BEGIN TEXT BLOCK

What is ‘authentic’ music? Contemporary American music is built on so many different cultures coming together, reflecting the amalgam that is American society. But the blues and soul music was very much the creation of African Americans, most of whom never knew the impact their songs would have on popular music in times to come. Starting with Elvis Presley, so much of the blues has been appropriated endlessly by white American singers, producers, songwriters. Generations of whitewashing African American art and expression have led to a giant mashup of musical genres and influences. Hari Kunzru’s latest novel White Tears explores this appropriation, as much as it does the haunting of those who continue to do it and the ghosts of the past they must reckon with.

Seth is a fairly lonely, faceless college student with few friends, little impact on those around him and solely interested in sound and audio when he meets Carter, who appears like a “hipster Jesus” and pulls Seth out of his “cockroach hole.” Carter’s father is a big Republican donor, his family business a “behemoth with tentacles in construction, logistics and energy, [that] had expanded since 9/11, helping America prevail in the War on Terror.” The two young men quickly connect over their shared love for music, though when they first hang out Seth is struck by the fact that everything Carter (who is very much a white, privileged man) plays him is black music, from Jamaican dub to “ska and soca, soul and RnB, ’70s Afrobeat and ’80s electro” to “early hip hop and free jazz and countless regional flavours of bass and juke music.”

It turns out that Carter listens to black music exclusively, worshipping it because it is “more intense and authentic than anything made by white people.” He often talks as if ‘white people’ were the “name of an army or a gang, some organisation to which he didn’t belong.” Seth realises that listening to old music now seems to have no ill effect on him, no “‘slippage’, no vertigo or ‘backward pull’” as it did previously, when he felt as if he were able to hear through time. He begins to enjoy Carter’s company and the advantages that come when he starts helping Carter out with DJ gigs on campus. Carter’s all-access lifestyle isn’t one that Seth can manage on his own, and once they graduate Seth finds himself at the fortunate end of Carter’s continued friendship with a job in music production alongside Carter in New York city, living a life he could never have afforded or even imagined on his own. Their appropriation of black music is something Seth does indeed recognise as wrong, confessing that the two “really did feel that our love of music bought us something, some right to blackness, but by the time we got to New York, we learned not to talk about it.”

END TEXT BLOCK

# WORK ORDER A
From the book review, copy the part that opens with the words containing "What is ‘authentic’" and closes with "must reckon with.".
# WORK ORDER B
According to the book review, what is Carter's father?

BEGIN DATASET SECTION

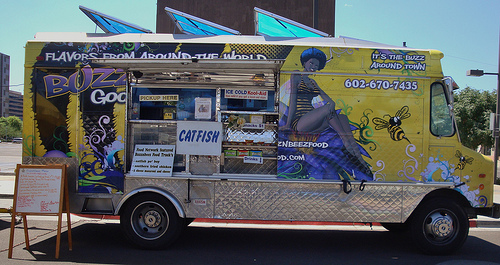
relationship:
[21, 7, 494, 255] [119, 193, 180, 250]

END DATASET SECTION

# TASK RESULT A
What is ‘authentic’ music? Contemporary American music is built on so many different cultures coming together, reflecting the amalgam that is American society. But the blues and soul music was very much the creation of African Americans, most of whom never knew the impact their songs would have on popular music in times to come. Starting with Elvis Presley, so much of the blues has been appropriated endlessly by white American singers, producers, songwriters. Generations of whitewashing African American art and expression have led to a giant mashup of musical genres and influences. Hari Kunzru’s latest novel White Tears explores this appropriation, as much as it does the haunting of those who continue to do it and the ghosts of the past they must reckon with.

# TASK RESULT B
A big Republican donor.